Armut in Potsdam: Wo es Hilfe für Bedürftige gibt

Der Bedarf an Hilfsangeboten für Wohnungslose in Potsdam steigt an. Soziale Träger sehen auch den seit Jahren angespannten Immobilienmarkt als Grund. Wir geben einen Überblick, welche Hilfsangebote für den Winter geplant sind.

Im Sommer lässt es sich in Potsdam noch aushalten an der frischen Luft. Doch im Winter ist es sicherlich kein Vergnügen, unter Brücken schlafen zu müssen oder in den Vorräumen von Banken zu liegen.
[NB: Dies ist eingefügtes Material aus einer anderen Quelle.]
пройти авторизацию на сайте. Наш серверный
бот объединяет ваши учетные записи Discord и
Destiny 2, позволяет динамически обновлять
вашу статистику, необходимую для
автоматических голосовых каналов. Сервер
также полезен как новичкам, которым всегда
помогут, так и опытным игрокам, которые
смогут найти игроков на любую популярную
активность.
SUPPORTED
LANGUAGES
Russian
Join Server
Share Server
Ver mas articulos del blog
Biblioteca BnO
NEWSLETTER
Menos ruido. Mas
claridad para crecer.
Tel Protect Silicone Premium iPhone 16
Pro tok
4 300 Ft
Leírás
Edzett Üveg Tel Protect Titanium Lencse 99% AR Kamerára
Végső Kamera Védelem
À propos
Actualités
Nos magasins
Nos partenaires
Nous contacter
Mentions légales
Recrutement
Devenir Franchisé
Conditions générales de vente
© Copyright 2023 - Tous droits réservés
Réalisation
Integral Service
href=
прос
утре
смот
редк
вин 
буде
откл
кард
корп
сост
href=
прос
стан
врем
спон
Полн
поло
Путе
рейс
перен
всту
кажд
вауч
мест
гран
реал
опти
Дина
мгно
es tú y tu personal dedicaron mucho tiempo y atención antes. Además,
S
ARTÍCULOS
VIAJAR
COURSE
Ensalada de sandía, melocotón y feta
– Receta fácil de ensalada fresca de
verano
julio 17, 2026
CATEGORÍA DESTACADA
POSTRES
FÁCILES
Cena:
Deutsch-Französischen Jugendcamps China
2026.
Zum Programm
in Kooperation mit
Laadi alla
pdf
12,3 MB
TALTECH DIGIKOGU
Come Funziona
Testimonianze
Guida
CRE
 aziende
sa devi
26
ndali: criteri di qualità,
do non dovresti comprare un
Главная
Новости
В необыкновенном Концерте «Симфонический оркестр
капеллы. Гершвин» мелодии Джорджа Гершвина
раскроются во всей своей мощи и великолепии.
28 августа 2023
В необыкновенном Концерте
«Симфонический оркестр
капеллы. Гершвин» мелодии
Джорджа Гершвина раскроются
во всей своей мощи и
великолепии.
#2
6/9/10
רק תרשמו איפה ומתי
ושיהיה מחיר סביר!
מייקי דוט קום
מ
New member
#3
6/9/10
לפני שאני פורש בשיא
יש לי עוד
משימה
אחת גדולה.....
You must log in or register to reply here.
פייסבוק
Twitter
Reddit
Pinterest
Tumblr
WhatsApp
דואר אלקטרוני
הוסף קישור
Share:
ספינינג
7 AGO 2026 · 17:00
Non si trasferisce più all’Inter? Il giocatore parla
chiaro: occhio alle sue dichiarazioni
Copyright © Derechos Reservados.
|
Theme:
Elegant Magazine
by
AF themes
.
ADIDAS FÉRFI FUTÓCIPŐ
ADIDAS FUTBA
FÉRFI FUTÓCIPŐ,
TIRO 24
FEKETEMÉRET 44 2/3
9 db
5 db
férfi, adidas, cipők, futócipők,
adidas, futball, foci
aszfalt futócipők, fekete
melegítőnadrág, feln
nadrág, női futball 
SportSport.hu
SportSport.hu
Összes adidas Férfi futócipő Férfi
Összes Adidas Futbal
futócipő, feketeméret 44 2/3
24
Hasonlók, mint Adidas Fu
Bald werden die Temperaturen wieder in den frostigen Bereich fallen. Dann ist Hauptsaison für die Hilfseinrichtungen der Stadt wie Suppenküche, Obdachlosenheim und Tafel. Die Stadtverwaltung und soziale Träger bereiten sich aber schon jetzt auf die eisigen Monate vor. Ein Überblick zu den Hilfsangeboten in Potsdam.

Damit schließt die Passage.